Third-Party Apps: 5 Steps to Empowering Your Users While Minimizing Risk

A major draw of Google Apps is its ability to integrate with other SaaS applications. Whether there’s a specific feature from a legacy system that isn’t available in Google Apps out of the box, or a user is just looking for a tool to solve a specific problem, chances are…“there’s an app for that.”

By authenticating an app, that third-party application has access to specific data such as your user’s Contacts or Drive. With such access, developers are able to synthesize your data and present it in new ways, providing users with insights and functionality they wouldn’t have otherwise.

However, granting third-party apps (and vendors) access to your data doesn’t come without risk, and one that is largely out of the control of IT.

A New Paradigm

Organizations moving to the cloud face much different challenges than they did using legacy systems like Active Directory. Among them is the difference in administrative control; admins used to have strict oversight of both on-premise server systems and local computers.

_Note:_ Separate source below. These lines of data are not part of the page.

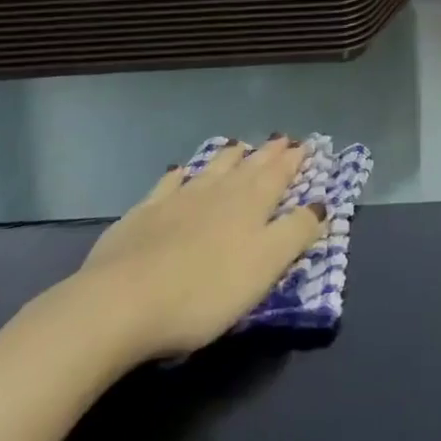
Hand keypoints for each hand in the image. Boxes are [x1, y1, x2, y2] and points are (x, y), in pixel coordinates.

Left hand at [34, 137, 325, 373]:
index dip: (294, 161)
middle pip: (249, 167)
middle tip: (281, 139)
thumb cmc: (205, 290)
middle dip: (268, 153)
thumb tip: (320, 203)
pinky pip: (169, 184)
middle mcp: (218, 191)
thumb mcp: (265, 266)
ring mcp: (178, 199)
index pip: (279, 174)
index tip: (306, 145)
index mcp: (251, 204)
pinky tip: (179, 171)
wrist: (121, 302)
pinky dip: (180, 175)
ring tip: (239, 146)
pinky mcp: (143, 214)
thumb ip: (295, 233)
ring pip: (211, 169)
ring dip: (229, 157)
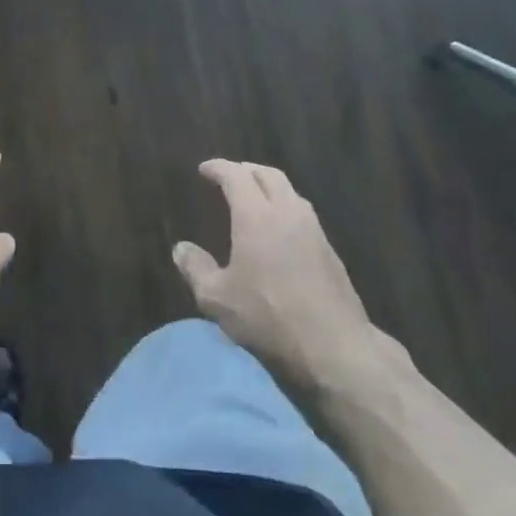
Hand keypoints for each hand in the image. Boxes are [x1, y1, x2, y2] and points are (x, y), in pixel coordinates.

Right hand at [174, 160, 383, 390]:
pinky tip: (278, 229)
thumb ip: (196, 269)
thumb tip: (181, 249)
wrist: (335, 347)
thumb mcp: (218, 299)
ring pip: (290, 192)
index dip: (218, 168)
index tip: (204, 170)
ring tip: (253, 199)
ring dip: (269, 186)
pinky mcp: (329, 250)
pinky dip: (285, 207)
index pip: (236, 176)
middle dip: (246, 170)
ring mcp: (313, 230)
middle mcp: (287, 212)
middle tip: (229, 178)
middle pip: (268, 175)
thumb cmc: (269, 317)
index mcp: (256, 216)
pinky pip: (303, 213)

In the old system, users had to request permission from an admin to install new software or applications. But over the past 2-3 years as various app stores and marketplaces have really taken off, users gained the authority to install and authenticate applications without permission from–or even the knowledge of–IT.

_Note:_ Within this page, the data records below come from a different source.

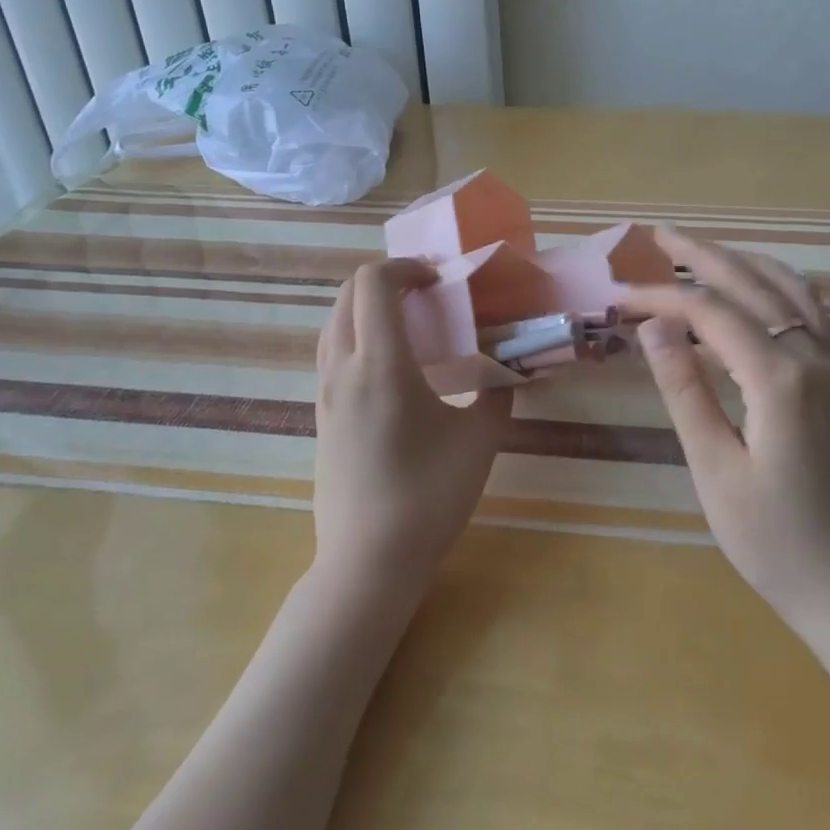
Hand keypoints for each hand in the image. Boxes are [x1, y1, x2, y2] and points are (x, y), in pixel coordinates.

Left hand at [313, 259, 508, 595]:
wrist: (369, 563)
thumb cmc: (428, 497)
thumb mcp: (480, 440)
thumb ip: (498, 393)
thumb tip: (507, 370)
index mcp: (380, 365)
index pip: (374, 283)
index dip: (406, 267)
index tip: (439, 280)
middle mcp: (343, 369)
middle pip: (348, 294)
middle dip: (387, 279)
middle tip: (428, 292)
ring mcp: (325, 394)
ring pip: (334, 322)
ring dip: (368, 306)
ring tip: (410, 322)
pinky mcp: (322, 416)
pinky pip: (332, 352)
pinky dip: (357, 333)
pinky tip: (392, 364)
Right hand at [619, 229, 829, 622]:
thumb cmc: (770, 538)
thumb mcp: (713, 466)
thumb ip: (684, 388)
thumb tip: (653, 326)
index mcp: (778, 377)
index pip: (709, 313)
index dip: (661, 298)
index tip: (618, 297)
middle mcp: (810, 356)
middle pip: (751, 283)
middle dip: (702, 256)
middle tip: (658, 236)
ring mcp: (829, 365)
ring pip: (786, 288)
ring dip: (741, 263)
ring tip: (698, 253)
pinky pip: (806, 310)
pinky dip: (773, 284)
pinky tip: (751, 288)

From project management and scheduling tools to accounting and finance apps, a wide variety of applications are offered within the Marketplace–all integrating seamlessly with Google Apps and utilizing single sign-on. And without any way to view which applications users have granted access to, many admins safeguard their domains by disabling the use of third-party applications altogether.

This all-or-nothing approach means many organizations are missing out on extensions and apps that can enhance their users’ productivity. But, by using Apps Explorer and following these recommendations, you can monitor and control which kind of apps users have access to.

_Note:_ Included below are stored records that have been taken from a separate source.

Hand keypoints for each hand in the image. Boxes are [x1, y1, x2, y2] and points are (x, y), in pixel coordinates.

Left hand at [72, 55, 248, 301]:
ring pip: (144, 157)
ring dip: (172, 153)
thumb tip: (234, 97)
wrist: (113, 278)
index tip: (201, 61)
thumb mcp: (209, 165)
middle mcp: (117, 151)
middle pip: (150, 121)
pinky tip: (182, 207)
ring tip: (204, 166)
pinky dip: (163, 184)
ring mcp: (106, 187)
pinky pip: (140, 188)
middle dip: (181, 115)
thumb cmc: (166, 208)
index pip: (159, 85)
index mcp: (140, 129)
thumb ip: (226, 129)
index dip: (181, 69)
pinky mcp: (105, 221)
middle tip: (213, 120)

5 Steps to Empowering Your Users While Minimizing Risk

1. Discover
→ Find out which applications users have installed by navigating to Google Apps > Apps Explorer in BetterCloud
→ Evaluate each application, reviewing the permissions apps request and how many users have installed them
→ Research applications online, looking for ratings, reviews, and for security certifications earned by vendors

2. Define
→ Consider your organization’s stance on third-party applications–do you have a culture of individual accountability or do all policies come from the top down?
→ Determine which level of access is acceptable–do you feel uncomfortable giving an app read/write permissions to Drive, but read access to Gmail is okay?

3. Communicate
→ Devise a plan to relay your organization’s policy to users
→ Send a company-wide email or host a training session or lunch and learn to make sure users have a chance to ask questions and voice concerns
→ Let users know that the policy is intended for their protection and the safekeeping of your organization’s data, not to prevent them from using tools they need

4. Enforce
→ Monitor Apps Explorer regularly to check for new installs, scanning for suspicious apps or those requesting unnecessary permissions
→ Review who is violating policies and installing blacklisted applications, then email users warnings and violation notices

5. Adjust
→ Make changes to your organization’s policy as needed, keeping in mind that new apps are continuously entering the market and existing apps are adding functionality
→ Install applications that users frequently request on a test domain, and whitelisting those that add value
→ Consider rolling out the most popular and productivity-enhancing apps domain-wide–don’t forget to ask the vendor for bulk licensing discounts!

Rinse and Repeat

Through vigilance and communication, you should reach a point where you can trust your users to evaluate and make informed decisions about new applications on their own–just check Apps Explorer regularly to stay informed, make adjustments to your whitelist and blacklist, and enforce policies when necessary.